Try it, break it, tell me what's wrong
This is n=1 data — a single operator (me) running coding-heavy workflows on DeepSeek and Anthropic. The math is general. The parameter values are not.
If your g is nowhere near 644 tok/turn, or your L_floor is 3× mine, or you hit a workflow where the linear-growth assumption breaks — that's data, not a bug report. I want to hear about it. The full paper — including a bill-reconstruction check that recovers ~91% of my real invoices — is linked from the repo; the math is peer-reviewable, and it might be wrong in ways only other people's sessions can reveal.
I got tired of eyeballing this, so I built a small open-source tool that watches the premium live — it computes the EOQ restart line from your session transcript and shows it in a browser dashboard and a terminal statusline. One design constraint I cared about: the metrics are shown to you, never fed back into the model's context. The tool measures and displays; it doesn't talk to the agent.
claude plugin marketplace add nomadop/session-watcher
claude plugin install session-watcher@session-watcher
MIT licensed. Repo, paper, and reconstruction data: github.com/nomadop/session-watcher.
Disclosure: I used an LLM as a writing and derivation-checking assistant for this post and the underlying paper. The model, the data, and the conclusions are my own.
What's your heuristic for restarting right now — gut feeling, token count, something else? Drop it in the comments and I'll run it against the EOQ prediction.
Top comments (1)
A few things I deliberately kept out of the post to keep it readable — but they're the first questions a careful reader will have, so here they are:
1. "I'm on Pro/Max — I don't pay per token, so what's this to me?"
Fair. The dollar figures are literal only when you're on an API key, a third-party provider, or metered overage. On a subscription, the same geometry still applies — you're just spending quota (the rolling usage limits) instead of dollars, and a cache-miss write costs a lot more of that budget than a cache-read. So it's a resource-pressure signal rather than a bill. Same curve, different unit.
2. "Then can't I just spam new sessions to game it?"
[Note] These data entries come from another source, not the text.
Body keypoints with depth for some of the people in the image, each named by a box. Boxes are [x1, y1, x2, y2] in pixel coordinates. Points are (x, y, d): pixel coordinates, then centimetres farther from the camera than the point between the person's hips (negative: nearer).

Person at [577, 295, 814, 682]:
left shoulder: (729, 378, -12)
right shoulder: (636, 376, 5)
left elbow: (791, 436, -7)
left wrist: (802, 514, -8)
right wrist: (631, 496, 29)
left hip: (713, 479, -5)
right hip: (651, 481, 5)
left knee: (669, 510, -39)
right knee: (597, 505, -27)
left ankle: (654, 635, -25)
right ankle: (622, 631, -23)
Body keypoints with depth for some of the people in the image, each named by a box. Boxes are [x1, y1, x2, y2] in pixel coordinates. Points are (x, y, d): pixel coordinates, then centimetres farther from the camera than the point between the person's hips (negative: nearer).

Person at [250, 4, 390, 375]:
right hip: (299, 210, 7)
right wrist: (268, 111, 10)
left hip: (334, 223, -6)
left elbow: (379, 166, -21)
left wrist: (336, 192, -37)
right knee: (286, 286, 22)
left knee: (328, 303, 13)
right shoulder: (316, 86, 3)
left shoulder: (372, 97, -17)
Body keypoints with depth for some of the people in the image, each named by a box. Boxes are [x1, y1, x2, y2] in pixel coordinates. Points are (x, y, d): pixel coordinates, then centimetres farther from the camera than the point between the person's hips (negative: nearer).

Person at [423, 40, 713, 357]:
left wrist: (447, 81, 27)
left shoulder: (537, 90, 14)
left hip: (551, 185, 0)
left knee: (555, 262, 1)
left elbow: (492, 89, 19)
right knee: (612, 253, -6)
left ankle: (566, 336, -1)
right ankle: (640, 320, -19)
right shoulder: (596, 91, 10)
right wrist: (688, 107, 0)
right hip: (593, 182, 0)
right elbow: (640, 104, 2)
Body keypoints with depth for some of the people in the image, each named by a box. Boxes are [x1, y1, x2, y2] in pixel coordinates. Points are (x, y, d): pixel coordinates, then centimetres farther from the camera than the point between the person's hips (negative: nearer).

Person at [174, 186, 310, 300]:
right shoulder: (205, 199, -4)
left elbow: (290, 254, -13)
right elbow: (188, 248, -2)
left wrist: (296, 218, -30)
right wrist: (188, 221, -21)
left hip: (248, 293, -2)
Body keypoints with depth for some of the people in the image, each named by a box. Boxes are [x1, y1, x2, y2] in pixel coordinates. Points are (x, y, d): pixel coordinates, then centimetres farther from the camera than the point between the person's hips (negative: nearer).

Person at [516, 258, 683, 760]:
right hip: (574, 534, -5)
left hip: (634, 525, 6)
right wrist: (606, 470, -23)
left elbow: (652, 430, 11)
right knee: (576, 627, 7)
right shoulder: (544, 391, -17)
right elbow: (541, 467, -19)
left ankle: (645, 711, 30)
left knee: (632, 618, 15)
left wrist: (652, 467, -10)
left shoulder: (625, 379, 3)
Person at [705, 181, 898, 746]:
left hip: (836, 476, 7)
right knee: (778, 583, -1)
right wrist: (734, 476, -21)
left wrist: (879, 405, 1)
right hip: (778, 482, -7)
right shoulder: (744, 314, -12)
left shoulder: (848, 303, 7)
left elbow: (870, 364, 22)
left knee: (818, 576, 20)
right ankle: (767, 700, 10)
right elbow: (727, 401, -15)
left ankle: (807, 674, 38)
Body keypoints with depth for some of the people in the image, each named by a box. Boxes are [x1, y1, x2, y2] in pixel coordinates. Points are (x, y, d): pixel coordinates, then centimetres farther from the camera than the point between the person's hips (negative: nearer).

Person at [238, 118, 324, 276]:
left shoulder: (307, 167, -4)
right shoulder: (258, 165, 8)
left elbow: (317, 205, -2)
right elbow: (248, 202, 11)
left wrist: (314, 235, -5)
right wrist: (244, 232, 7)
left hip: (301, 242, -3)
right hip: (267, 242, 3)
That's the trap the caching economics are built to punish, not reward. Every fresh session pays the write price to rebuild its floor (system prompt + tools + CLAUDE.md). In my telemetry a fresh Claude session records a full cold rebuild ~72% of the time (~97% on DeepSeek). Restarting too often is the left arm of the same U-curve — you never amortize the rebuild. Cheap-looking, expensive in aggregate.
3. "Does a restart really re-write the whole floor every time?"
That's the conservative version of the model (worst case: every floor token is a cold write). In practice some byte-identical prefix layers survive and hit cache, so the real restart cost is lower. Accounting for that shifted the estimated optimum by ~14% for Claude and ~1% for DeepSeek — both comfortably inside the flat valley, so it doesn't change the guidance.
Happy to go deeper on any of these — and if your own numbers disagree with mine, that's exactly the data I'm after.